We know a fuel pump cannot pump a gas vapor. That was back in the carb days when the fuel pumps were within the carb. Engine heat evaporated the fuel, the pump couldn’t pump the vapor. Hence vapor lock.
Move on to the V12s and hard starting…many cases which we called “vapor lock”. EXCEPT…the fuel pump is in the tank…submerged in fuel. The fuel in the tank is liquid. It SHOULD be able to be pumped to the rail, thru the injectors and into the engine. So, why are these engines prone ? to hard starting after being run and heated?

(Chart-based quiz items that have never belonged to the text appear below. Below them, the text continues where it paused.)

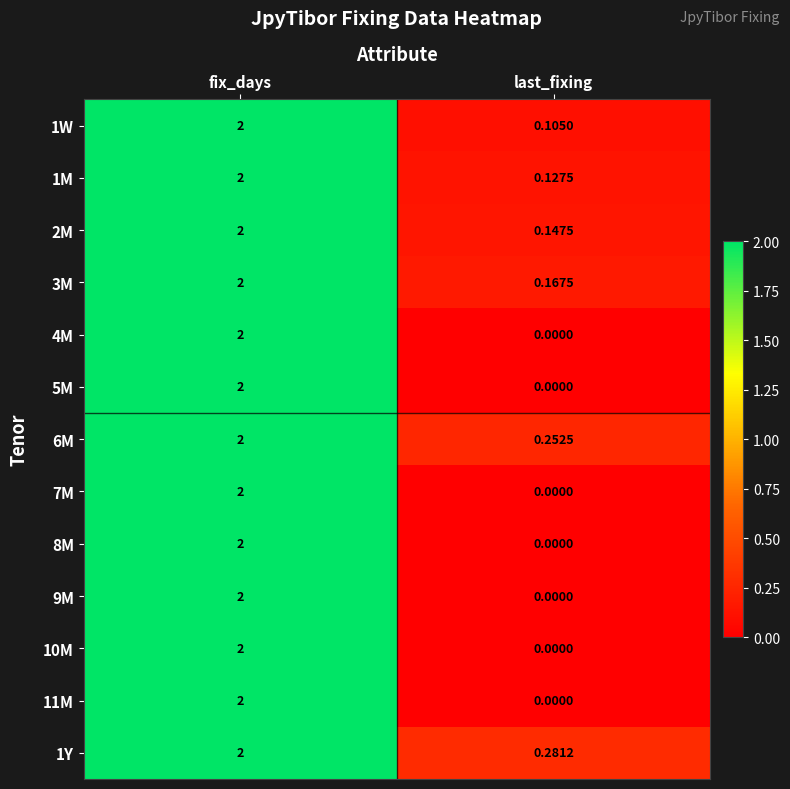

At which category is the sum across all series the highest?

fix_days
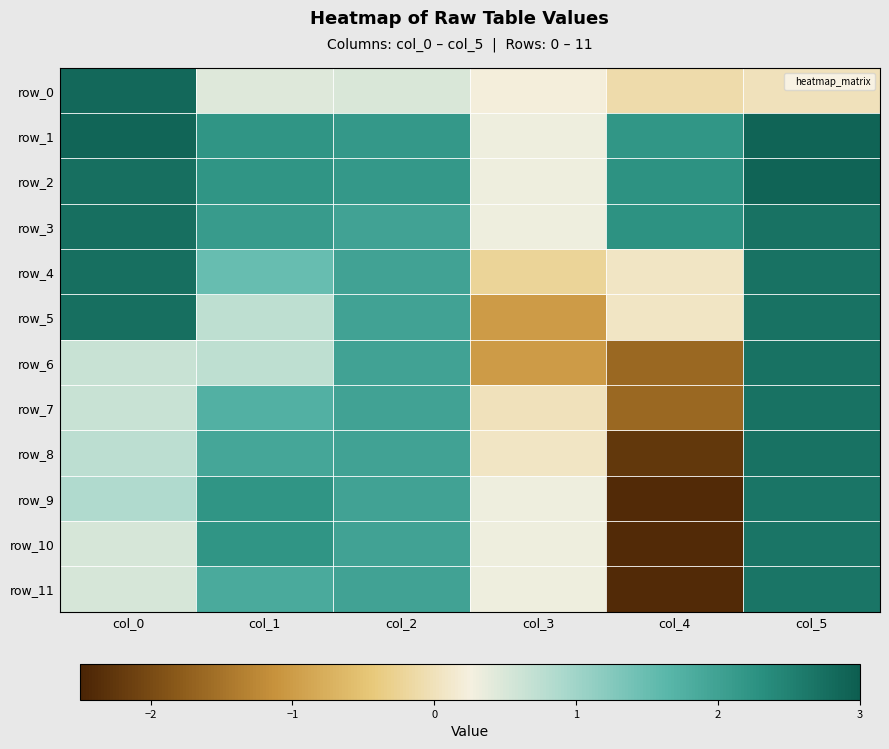

The value of row_11 at col_2 is 0.9. True or false?

False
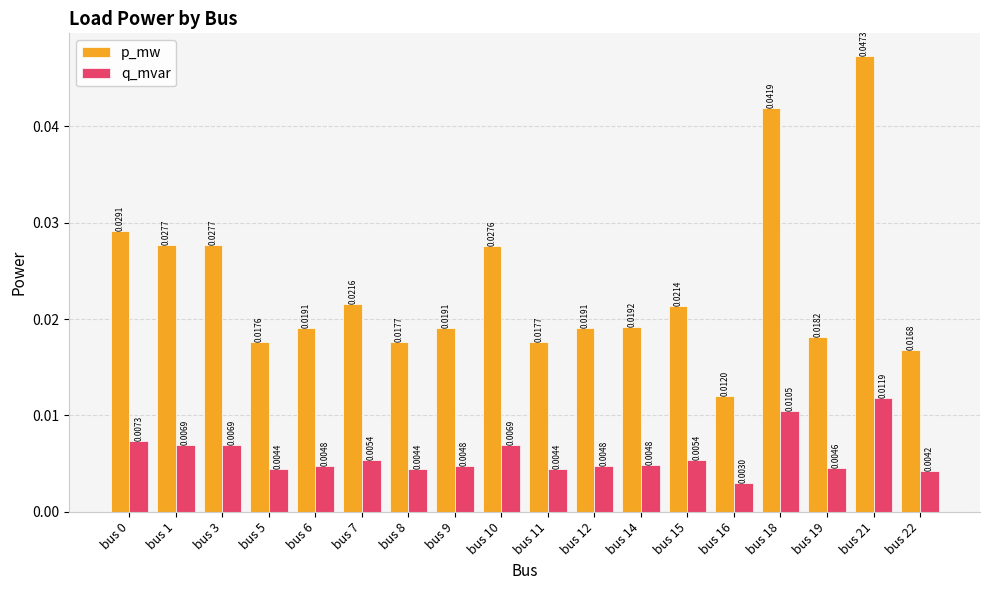

What is the sum of all q_mvar values?

0.1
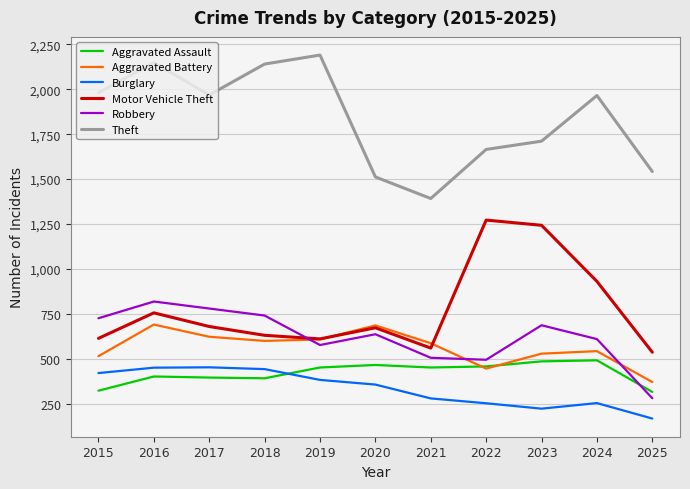

True or false: Aggravated Battery and Theft cross at least once.

False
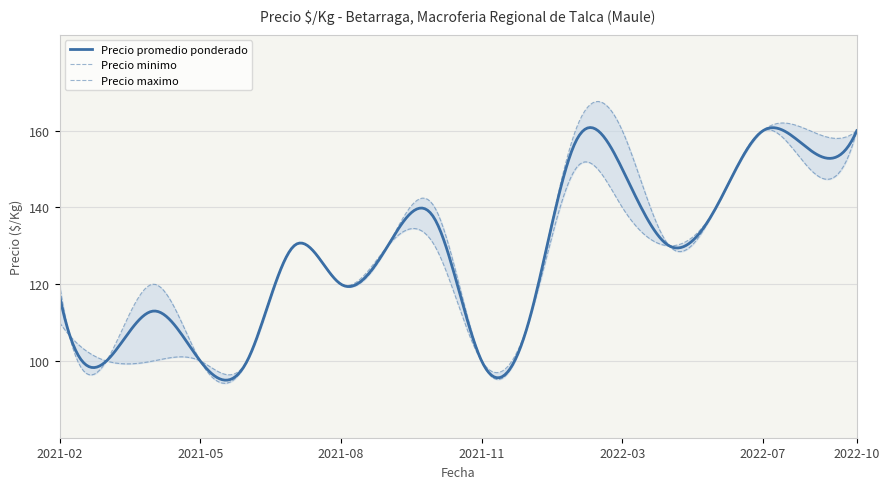

At how many categories does at least one series exceed 137?

7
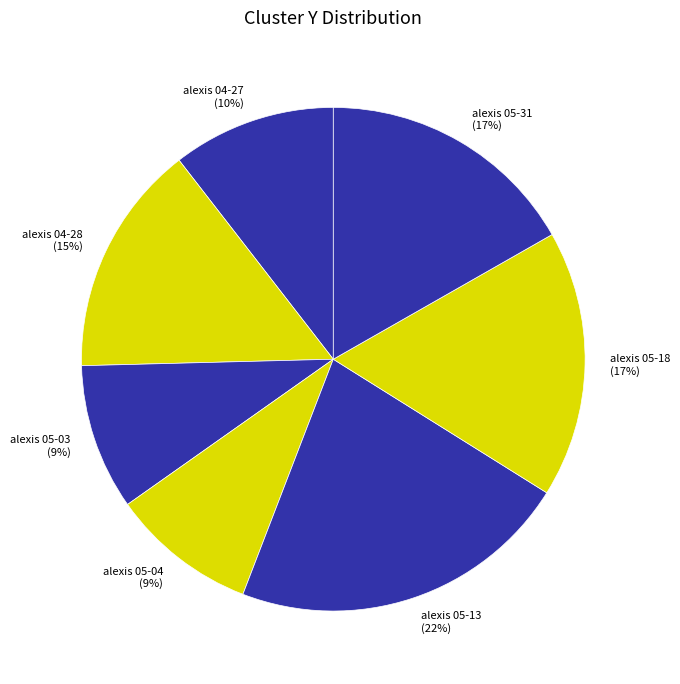

Count the number of slices in the pie.

7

I think it’s PRESSURE in the fuel rail from fuel vapors. The fuel vaporizes in the rail from engine heat, the vapors expand, the expansion increases internal rail pressure, and that rail pressure is greater than pump pressure…or A bank regulator. I think the ID of the fuel hose sizes ( on the injectors) and the rail ID size is so small that it doesn’t take much vaporization to create a large pressure increase. A pressure that is greater than not dead head pump pressure but the A bank pressure regulator…3 Bar.
Hence a long cranking time. The opening/closing times for a combination of 12 injectors…operating at milliseconds .starts the decline in rail vapor pressure as each injector opens, until the vapor pressure is reduced (purged) to less that the A bank regulator and liquid fuel begins to flow into the rail and injectors.
Maybe a member schooled in fluid mechanics could chime in here.